Maria Tereza não sabe há quanto tempo está ali, escureceu, mas ela não tem ânimo e nem coragem de abandonar o corpo sem vida do namorado, ela só quer chorar, mas até suas lágrimas secaram. Esgotada ela dorme, acorda com os primeiros raios de sol sobre ela, não tem mais consciência de nada, está em estado de choque. Ao longe ouve- se os cães latindo, mas a jovem semi - inconsciente não escuta mais nada, desmaia perdendo totalmente os sentidos. Quando ela acorda, está em casa, no seu quarto, se esforçando para esquecer as horas de horror que viveu. A mãe trás um copo de chá calmante. Ela pergunta há quanto tempo está ali, a mãe lhe responde que faz dois dias que ela dorme sob efeito de remédios. O tempo passa e ela sonha amiúde com o namorado suicida, fato que a desencoraja a ter novos relacionamentos, até que passado quase três anos da tragédia ela conhece um rapaz na festa de aniversário de uma amiga. Depois de oito meses de namoro marcam a data do casamento. Recomeça o pesadelo na vida de Maria Tereza. Desde o jantar de noivado, além de sonhar com o ex namorado, no silencio da noite, sempre por volta da zero hora, ela acorda sentindo o peso de um corpo sobre o seu, ela tem medo de contar o ocorrido para os pais e ao noivo, pois podem achar que ela está louca. Não deseja passar por toda aquela maratona outra vez, pois foram meses de terapia com psicólogos, de remédios e consultas com psiquiatras, e agora que sua vida voltara ao normal, não quer dar desgosto às pessoas tão queridas. E assim, sem mencionar o que acontece com ela nas madrugadas, prossegue com os preparativos para o casamento, durante o dia ela leva uma vida feliz, até se esquece dos pesadelos que mergulham sua alma nas trevas.
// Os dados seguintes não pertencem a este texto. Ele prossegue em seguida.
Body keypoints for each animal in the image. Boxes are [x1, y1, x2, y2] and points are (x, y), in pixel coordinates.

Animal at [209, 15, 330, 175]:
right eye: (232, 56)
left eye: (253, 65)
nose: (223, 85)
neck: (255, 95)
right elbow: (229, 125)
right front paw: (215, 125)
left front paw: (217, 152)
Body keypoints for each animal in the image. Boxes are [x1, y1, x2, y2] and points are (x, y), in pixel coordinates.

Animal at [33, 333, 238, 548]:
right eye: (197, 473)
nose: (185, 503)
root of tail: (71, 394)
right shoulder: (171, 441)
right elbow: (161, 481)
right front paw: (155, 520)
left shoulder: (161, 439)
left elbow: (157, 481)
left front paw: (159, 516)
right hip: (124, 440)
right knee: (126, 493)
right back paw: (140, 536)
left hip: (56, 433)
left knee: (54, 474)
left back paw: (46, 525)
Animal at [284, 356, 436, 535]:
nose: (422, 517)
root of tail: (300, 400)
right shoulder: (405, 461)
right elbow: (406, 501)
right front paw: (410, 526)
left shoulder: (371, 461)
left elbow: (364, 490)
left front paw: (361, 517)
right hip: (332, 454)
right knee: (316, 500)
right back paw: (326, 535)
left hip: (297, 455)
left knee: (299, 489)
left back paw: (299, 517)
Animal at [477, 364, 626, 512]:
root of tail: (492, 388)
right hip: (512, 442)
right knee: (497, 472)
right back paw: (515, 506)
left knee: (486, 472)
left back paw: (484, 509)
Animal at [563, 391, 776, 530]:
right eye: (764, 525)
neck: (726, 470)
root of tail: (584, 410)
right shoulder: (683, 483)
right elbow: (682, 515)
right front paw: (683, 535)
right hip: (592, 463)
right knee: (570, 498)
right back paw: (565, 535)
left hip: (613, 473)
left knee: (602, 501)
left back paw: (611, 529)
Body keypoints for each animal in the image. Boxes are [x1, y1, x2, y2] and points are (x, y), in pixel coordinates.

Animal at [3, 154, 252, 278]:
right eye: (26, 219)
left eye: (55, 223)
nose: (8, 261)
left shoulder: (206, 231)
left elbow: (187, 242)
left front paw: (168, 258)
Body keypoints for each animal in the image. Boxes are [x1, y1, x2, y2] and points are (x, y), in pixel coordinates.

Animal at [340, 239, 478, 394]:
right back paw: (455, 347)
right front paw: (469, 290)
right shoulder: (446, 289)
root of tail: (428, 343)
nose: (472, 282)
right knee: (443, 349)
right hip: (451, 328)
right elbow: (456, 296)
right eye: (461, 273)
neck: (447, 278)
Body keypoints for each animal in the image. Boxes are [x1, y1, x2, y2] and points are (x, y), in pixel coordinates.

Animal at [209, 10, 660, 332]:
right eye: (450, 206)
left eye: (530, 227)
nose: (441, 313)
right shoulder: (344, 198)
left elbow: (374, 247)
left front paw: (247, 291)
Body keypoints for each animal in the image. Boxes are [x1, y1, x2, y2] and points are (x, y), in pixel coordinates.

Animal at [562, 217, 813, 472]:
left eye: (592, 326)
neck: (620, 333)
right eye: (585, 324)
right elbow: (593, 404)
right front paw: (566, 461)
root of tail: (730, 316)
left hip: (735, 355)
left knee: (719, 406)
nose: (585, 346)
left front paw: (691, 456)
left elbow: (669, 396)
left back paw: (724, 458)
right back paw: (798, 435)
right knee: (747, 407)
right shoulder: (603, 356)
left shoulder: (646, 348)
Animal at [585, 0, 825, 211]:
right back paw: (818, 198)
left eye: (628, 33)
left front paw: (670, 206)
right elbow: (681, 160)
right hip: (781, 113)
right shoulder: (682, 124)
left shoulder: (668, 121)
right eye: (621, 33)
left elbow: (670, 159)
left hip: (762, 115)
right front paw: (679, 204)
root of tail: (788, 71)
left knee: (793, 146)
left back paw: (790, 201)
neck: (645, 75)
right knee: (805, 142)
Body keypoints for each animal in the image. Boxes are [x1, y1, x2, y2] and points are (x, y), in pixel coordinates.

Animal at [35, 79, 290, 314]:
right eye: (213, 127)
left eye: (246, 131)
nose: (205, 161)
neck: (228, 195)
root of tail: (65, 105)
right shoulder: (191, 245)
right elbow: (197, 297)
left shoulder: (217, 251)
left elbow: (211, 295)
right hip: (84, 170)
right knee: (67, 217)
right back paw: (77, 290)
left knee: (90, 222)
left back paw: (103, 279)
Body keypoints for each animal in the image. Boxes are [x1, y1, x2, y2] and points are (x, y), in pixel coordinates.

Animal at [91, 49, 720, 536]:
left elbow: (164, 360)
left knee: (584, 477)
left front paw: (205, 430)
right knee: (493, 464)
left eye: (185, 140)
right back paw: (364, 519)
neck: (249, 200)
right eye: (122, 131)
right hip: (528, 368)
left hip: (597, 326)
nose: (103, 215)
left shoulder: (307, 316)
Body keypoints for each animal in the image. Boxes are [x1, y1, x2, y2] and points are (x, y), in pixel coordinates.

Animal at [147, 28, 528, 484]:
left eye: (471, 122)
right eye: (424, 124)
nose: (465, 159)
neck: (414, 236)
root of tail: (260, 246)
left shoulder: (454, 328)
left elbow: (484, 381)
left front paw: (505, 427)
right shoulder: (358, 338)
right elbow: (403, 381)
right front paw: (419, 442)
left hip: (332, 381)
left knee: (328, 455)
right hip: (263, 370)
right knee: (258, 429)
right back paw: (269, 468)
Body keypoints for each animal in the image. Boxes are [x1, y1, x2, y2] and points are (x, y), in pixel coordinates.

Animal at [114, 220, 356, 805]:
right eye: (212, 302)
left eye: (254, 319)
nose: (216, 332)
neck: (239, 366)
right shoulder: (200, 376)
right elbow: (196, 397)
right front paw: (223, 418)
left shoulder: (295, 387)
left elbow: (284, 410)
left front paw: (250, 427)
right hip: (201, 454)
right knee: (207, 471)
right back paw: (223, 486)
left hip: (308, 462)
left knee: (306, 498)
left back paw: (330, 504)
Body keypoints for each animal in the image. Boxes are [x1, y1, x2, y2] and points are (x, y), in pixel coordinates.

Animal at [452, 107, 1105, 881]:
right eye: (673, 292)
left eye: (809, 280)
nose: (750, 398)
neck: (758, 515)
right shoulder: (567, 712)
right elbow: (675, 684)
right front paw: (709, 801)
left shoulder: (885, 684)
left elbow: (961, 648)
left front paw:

Faz um ano que a jovem Maria Tereza se casou. Mora em uma linda casa, tem um ótimo e devotado marido, mas sua paz termina sempre depois da meia noite, quando sofre ao ver o marido ressonando ao seu lado, sem poder gritar para lhe pedir ajuda, pois sobre seu próprio corpo, todas as madrugadas, ela sente o peso de um homem comprimindo seu peito, o perfume que ele exala lhe revela identidade da pessoa que a aflige, mas o pior de tudo é sentir em sua boca, o gosto do beijo da morte, o gosto acre do sangue descendo pela garganta, o gosto da vingança daquele que um dia lhe roubara o coração.